“Bad luck to ye!” cried he, apostrophizing the off-horse, a tall, raw-boned beast, with a Roman nose, a dipped back, and a tail ragged and jagged like a hand-saw,—“bad luck to ye! there never was a good one of your color!”
This, for the information of the “unjockeyed,” I may add, was a species of brindled gray.
“How did it happen, Patsey; how did it happen, my lad?”
“It was the heap o’ stones they left in the road since last autumn; and though I riz him at it fairly, he dragged the ould mare over it and broke the pole. Oh, wirra, wirra!” cried he, wringing his hands in an agony of grief, “sure there’s neither luck nor grace to be had with ye since the day ye drew the judge down to the last assizes!”
“Well, what’s to be done?”
“Sorra a bit o’ me knows; the shay’s ruined intirely, and the ould divil there knows he’s conquered us.
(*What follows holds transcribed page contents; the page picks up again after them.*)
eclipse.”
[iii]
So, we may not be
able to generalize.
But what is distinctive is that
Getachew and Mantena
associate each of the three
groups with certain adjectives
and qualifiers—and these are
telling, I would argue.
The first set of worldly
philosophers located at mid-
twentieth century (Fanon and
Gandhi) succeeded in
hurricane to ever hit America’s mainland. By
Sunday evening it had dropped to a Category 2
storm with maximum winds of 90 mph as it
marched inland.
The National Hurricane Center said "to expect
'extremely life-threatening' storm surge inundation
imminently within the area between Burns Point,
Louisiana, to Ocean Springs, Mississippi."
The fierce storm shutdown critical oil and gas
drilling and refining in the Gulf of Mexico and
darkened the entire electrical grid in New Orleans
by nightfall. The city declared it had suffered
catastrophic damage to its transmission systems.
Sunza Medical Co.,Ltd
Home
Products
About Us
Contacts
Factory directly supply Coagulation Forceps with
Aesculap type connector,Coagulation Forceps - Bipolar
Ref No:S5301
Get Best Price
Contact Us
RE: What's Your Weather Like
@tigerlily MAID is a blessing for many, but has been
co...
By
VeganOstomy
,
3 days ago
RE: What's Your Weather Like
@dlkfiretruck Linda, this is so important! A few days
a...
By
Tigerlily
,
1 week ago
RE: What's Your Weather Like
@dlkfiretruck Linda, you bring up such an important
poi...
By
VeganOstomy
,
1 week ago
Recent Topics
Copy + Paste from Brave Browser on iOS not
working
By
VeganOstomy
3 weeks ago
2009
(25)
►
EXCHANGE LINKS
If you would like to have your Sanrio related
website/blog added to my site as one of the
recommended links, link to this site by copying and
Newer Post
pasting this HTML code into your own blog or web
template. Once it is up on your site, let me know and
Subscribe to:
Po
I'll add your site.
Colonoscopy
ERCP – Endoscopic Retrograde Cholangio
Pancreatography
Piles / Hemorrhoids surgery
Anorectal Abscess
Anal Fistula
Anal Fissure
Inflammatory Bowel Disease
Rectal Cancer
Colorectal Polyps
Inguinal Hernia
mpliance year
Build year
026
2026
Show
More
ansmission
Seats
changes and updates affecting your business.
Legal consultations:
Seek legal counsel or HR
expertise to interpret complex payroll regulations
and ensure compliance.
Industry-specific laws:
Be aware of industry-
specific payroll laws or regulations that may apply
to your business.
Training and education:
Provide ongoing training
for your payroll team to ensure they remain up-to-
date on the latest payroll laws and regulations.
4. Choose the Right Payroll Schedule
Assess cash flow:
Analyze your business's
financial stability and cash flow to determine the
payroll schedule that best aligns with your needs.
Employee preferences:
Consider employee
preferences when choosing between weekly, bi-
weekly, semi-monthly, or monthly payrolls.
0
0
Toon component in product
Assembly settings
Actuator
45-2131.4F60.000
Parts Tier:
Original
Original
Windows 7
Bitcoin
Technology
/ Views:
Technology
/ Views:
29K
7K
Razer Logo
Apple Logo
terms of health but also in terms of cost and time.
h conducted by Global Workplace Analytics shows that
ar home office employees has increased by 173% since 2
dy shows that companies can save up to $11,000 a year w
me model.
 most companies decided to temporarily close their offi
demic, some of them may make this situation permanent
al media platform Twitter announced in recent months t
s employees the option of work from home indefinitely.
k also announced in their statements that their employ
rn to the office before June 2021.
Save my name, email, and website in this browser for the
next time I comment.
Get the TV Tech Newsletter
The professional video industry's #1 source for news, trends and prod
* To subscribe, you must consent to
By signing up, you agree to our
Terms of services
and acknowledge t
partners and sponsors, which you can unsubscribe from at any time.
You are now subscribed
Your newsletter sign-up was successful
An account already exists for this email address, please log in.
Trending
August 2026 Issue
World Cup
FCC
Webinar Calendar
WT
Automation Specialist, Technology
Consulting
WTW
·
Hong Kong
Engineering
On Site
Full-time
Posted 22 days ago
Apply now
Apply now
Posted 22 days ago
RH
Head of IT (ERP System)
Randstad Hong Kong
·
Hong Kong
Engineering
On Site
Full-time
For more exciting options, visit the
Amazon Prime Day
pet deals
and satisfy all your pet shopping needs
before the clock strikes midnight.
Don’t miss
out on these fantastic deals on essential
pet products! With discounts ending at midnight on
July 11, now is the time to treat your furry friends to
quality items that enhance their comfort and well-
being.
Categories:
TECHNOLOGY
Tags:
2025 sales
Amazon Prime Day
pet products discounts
Look at him there, listening to every word we’re saying! You eternal thief, may be its ploughing you’d like better!”
“Come, come,” said I, “this will never get us forward. What part of the country are we in?”
“We left Banagher about four miles behind us; that’s Killimur you see with the smoke there in the hollow.”
Now, although I did not see Killimur (for the gray mist of the morning prevented me recognizing any object a few hundred yards distant), yet from the direction in which he pointed, and from the course of the Shannon, which I could trace indistinctly, I obtained a pretty accurate notion of where we were.
“Then we are not very far from Portumna?”